EXCERPTED TEXT:
++++++
Package ‘robustbase’ provides function lmrob()
for
“MM-type Estimators for Linear Regression”. The returned value is an
"lmrob"
object. Class "lmrob"
is derived from
"lm"
so the stats work mostly as expected. However, we need
to be aware that no R^2 or P estimates are available and the
corresponding labels are empty strings.
library(robustbase)
ggplot(mpg, aes(displ, hwy)) +
geom_point() +
stat_poly_line(method = robustbase::lmrob) +
stat_poly_eq(method = robustbase::lmrob, mapping = use_label("eq", "R2"),
label.x = "right") +
theme(legend.position = "bottom") +
facet_wrap(~class, ncol = 2)
When weights are available, either supplied by the user, or computed
as part of the fit, they are returned in data
. Having
weights available allows encoding them using colour. We here use a
robust regression fit with MASS::rlm()
.
ggplot(mpg, aes(displ, hwy)) +
stat_poly_eq(use_label("eq", "R2", "method"),
label.x = "right",
method = robustbase::lmrob) +
stat_poly_line(method = robustbase::lmrob, colour = "black") +
stat_fit_deviations(method = robustbase::lmrob,
mapping = aes(colour = after_stat(robustness.weights)),
show.legend = TRUE,
geom = "point") +
scale_color_gradient(name = "Robustness weights",
low = "red", high = "blue", limits = c(0, 1)) +
theme(legend.position = "top")
my.formula <- y ~ poly(x, 2, raw = TRUE)
ggplot(mpg, aes(displ, hwy)) +
stat_poly_eq(use_label("eq", "R2", "method"),
formula = my.formula,
label.x = "right",
method = robustbase::lmrob) +
stat_poly_line(method = robustbase::lmrob,
formula = my.formula,
colour = "black") +
stat_fit_deviations(method = robustbase::lmrob,
mapping = aes(colour = after_stat(robustness.weights)),
formula = my.formula,
show.legend = TRUE,
geom = "point") +
scale_color_gradient(name = "Robustness weights",
low = "red", high = "blue", limits = c(0, 1)) +
theme(legend.position = "top")
Resistant regression (‘MASS’)
print(citation(package = "MASS", auto = TRUE), bibtex = FALSE)
#> To cite package 'MASS' in publications use:
#>
#> Ripley B, Venables B (2025). _MASS: Support Functions and Datasets
#> for Venables and Ripley's MASS_. doi:10.32614/CRAN.package.MASS
#> <https://doi.org/10.32614/CRAN.package.MASS>, R package version
#> 7.3-65, <https://CRAN.R-project.org/package=MASS>.
Package ‘MASS’ provides function lqs()
for “Resistant
Regression”. The returned value is an "lqs"
object. Class
"rlm"
is not derived from "lm"
++++++
STORED ROWS:
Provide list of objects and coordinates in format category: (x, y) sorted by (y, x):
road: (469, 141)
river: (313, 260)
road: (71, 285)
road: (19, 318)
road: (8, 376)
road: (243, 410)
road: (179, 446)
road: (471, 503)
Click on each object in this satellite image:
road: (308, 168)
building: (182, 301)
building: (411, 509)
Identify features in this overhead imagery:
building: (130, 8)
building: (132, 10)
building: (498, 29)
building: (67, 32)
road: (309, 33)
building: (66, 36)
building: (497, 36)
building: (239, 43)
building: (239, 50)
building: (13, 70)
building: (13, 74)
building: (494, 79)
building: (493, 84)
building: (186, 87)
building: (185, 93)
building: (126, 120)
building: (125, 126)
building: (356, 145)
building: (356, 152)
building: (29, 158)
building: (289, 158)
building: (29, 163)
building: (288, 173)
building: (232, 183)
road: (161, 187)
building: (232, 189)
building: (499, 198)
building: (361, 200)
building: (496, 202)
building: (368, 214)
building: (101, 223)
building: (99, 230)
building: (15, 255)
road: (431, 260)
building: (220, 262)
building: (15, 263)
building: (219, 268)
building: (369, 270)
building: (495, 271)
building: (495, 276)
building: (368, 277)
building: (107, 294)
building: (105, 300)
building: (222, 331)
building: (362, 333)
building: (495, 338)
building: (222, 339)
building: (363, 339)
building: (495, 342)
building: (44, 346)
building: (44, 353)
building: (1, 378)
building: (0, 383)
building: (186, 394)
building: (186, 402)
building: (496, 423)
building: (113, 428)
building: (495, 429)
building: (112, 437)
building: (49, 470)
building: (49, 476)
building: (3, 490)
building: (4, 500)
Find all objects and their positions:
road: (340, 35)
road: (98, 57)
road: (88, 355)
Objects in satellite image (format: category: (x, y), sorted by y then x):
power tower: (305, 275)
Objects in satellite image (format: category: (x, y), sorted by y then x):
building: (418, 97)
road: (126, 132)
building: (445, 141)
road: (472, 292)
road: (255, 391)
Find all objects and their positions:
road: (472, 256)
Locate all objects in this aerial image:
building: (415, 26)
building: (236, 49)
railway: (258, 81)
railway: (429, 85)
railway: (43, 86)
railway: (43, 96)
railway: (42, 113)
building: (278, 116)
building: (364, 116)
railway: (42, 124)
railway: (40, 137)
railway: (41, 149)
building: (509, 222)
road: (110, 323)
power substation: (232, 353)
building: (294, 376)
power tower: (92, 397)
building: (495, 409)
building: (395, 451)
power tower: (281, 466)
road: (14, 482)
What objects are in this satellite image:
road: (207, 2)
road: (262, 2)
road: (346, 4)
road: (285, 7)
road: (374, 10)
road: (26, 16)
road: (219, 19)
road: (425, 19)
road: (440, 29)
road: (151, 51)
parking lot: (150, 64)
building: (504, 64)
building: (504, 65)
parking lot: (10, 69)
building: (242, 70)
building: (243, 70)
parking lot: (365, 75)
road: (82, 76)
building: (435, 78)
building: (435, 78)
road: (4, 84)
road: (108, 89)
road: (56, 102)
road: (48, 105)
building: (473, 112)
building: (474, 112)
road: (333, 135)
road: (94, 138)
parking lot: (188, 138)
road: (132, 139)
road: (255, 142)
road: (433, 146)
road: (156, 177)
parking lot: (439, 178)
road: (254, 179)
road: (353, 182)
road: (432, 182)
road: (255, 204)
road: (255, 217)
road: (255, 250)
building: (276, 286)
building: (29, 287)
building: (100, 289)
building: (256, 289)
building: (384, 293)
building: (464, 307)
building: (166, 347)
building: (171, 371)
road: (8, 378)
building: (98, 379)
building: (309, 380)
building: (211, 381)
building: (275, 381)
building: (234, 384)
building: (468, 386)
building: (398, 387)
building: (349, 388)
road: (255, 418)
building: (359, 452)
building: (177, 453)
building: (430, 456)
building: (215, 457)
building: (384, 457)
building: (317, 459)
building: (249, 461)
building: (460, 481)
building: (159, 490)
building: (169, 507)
++++++
TASK DIRECTIONS: In the robust regression excerpt, which estimates are unavailable for a fit made with lmrob()?

EXERCISE ANSWER: No R^2 or P estimates are available, and the corresponding labels are empty strings.